=== Supplied information ===
↓↓↓

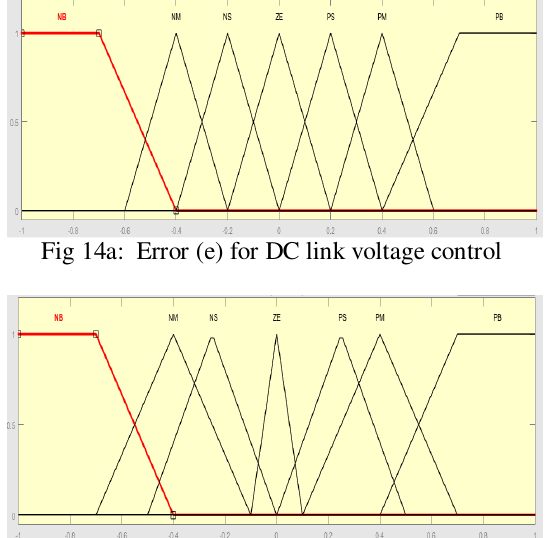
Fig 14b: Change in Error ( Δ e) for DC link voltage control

↑↑↑
↓↓↓

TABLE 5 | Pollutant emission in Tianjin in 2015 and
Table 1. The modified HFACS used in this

↑↑↑
↓↓↓

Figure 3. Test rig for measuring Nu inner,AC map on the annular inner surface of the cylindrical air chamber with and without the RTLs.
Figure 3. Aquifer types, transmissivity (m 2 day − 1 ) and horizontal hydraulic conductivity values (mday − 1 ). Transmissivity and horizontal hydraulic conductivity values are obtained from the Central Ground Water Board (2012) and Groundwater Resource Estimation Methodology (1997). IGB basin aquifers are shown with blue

↑↑↑

=== Task ===
Report every line from the listing above where the string "with" can be found.

=== Solution for this exercise ===
Figure 3. Test rig for measuring Nu inner,AC map on the annular inner surface of the cylindrical air chamber with and without the RTLs.
Figure 3. Aquifer types, transmissivity (m 2 day − 1 ) and horizontal hydraulic conductivity values (mday − 1 ). Transmissivity and horizontal hydraulic conductivity values are obtained from the Central Ground Water Board (2012) and Groundwater Resource Estimation Methodology (1997). IGB basin aquifers are shown with blue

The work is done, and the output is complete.